PostgreSQL's INDEX index detailed explanation

I have summarized the sequence-related knowledge of PostgreSQL before, and today I will summarize the index.

We all know that the main function of database indexing is to improve the speed of retrieving data, but the more indexes, the better. Because indexing will increase the storage space of the database, querying data will take more time.

1. Create an index

The SQL statement is as follows:

CREATE INDEX idx_commodity
 ON commodity  //Table name USING btree   //Implement with B-tree (commodity_id); //Specific columns of functions

2. Delete the index

DROP index idx_commodity;

3. Advantages of increasing index:

Creating indexes can greatly improve system performance.

First, the main reason is that it can greatly speed up the retrieval of data;

Second, by creating a unique index, the uniqueness of each row of data in the database table can be ensured;

Third, it can accelerate the connection between tables and tables, especially in achieving reference integrity of data;

Fourth, when using grouping and sorting clauses for data retrieval, the time for grouping and sorting in a query can also be significantly reduced;

Fifth, by using indexes, you can use optimization hiders during the query process to improve the performance of the system.

4. Disadvantages of increasing index:

First, it takes time to create and maintain indexes, and the time will also increase as the amount of data increases;

Second, the index will occupy physical space.
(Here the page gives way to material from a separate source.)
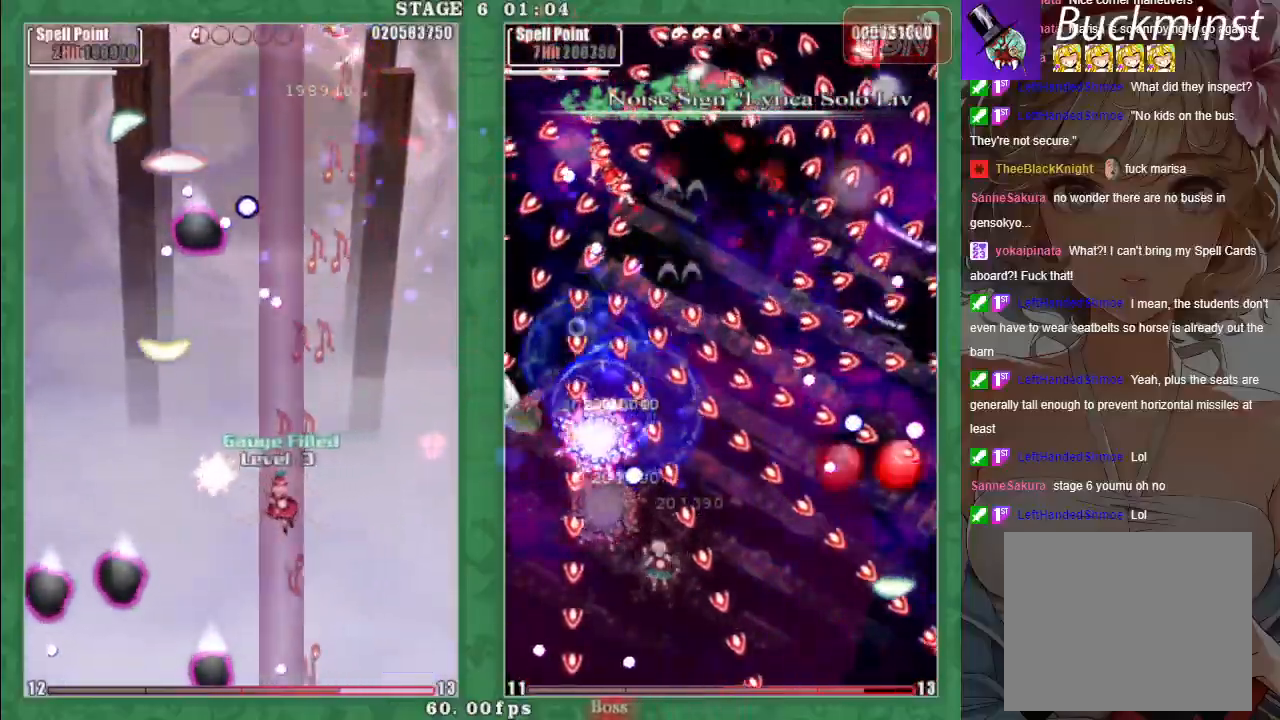
{"buttons": ["A", "X"], "left_stick": "down-left", "events": [[17, "left_stick", "down"], [50, "A", "up"], [133, "A", "down"], [200, "A", "up"], [233, "left_stick", "left"], [317, "A", "down"], [383, "A", "up"], [467, "left_stick", "down-left"], [483, "A", "down"]]}
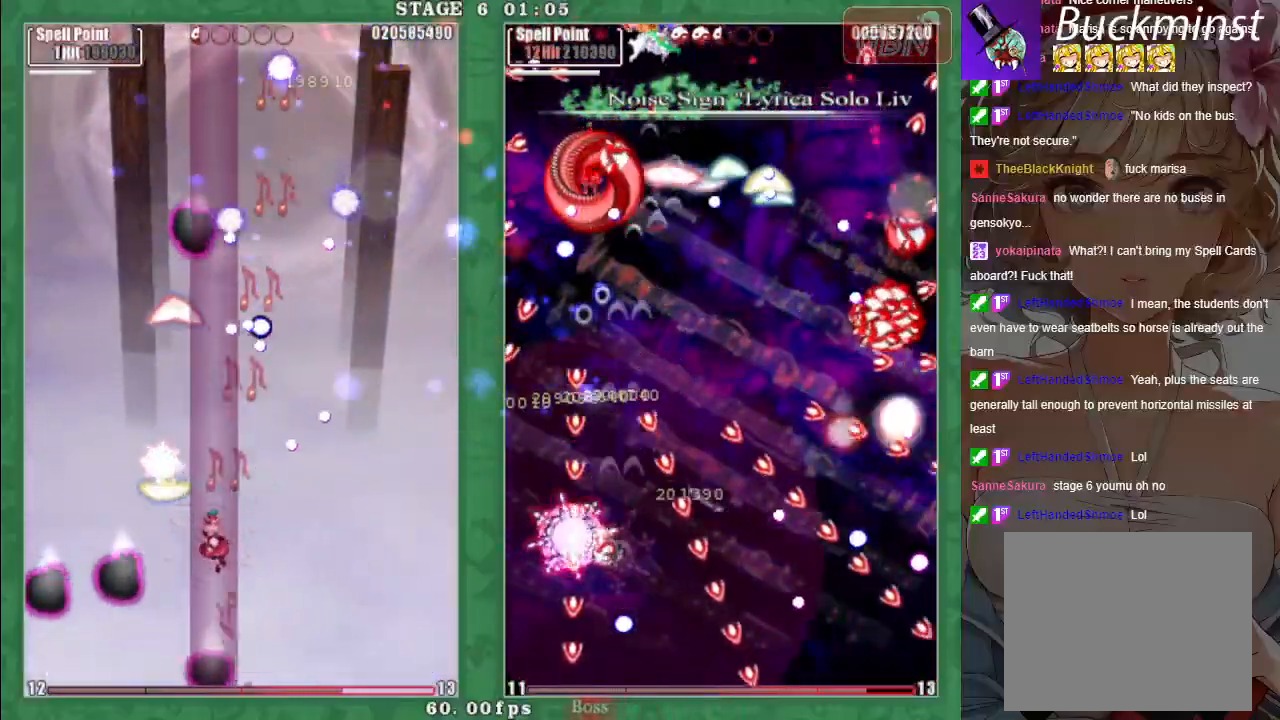
{"buttons": ["X"], "left_stick": "up", "events": [[50, "A", "up"], [150, "A", "down"], [200, "left_stick", "down-right"], [250, "A", "up"], [317, "left_stick", "up"], [333, "A", "down"], [433, "A", "up"]]}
In addition to the data table occupying data space, each index will also occupy a certain amount of physical space;'

Third, when adding, deleting and modifying the data in the table, the index must also be dynamically maintained, which reduces the data maintenance speed.

5. Selection of index

Generally speaking, indexes should be created on these columns:

First, you can speed up the search on columns that often need to be searched;

Second, on the column as the primary key, force the uniqueness of the column and the arrangement structure of the data in the organization table;

Third, in the columns that are often used on connected, these columns are mainly foreign keys, which can speed up the connection;

Fourth, create an index on a column that often needs to search based on a range, because the index is already sorted, and the specified range is continuous;

Fifth, create an index on columns that often need to be sorted, because the index has been sorted, so that the query can use the sorting of the index to speed up the sorting query time;

Sixth, create an index on the columns of the WHERE clause to speed up the judgment of conditions.

Generally speaking, these columns that should not be created have the following characteristics:

First, indexes should not be created for columns that are rarely used or referenced in queries. This is because, since these columns are rarely used, indexed or non-indexed cannot improve query speed. On the contrary, due to the addition of indexes, the system maintenance speed is reduced and the space requirement is increased.

Second, indexes should not be added to columns with few data values. This is because, since these columns have few values, in the results of the query, the data rows of the result set account for a large proportion of the data rows in the table, that is, the proportion of the data rows that need to be searched in the table is very large. Increasing the index will not significantly speed up the search speed.

Third, indexes should not be added to columns defined as text, image and bit data types. This is because the data volume of these columns is either quite large or has very few values.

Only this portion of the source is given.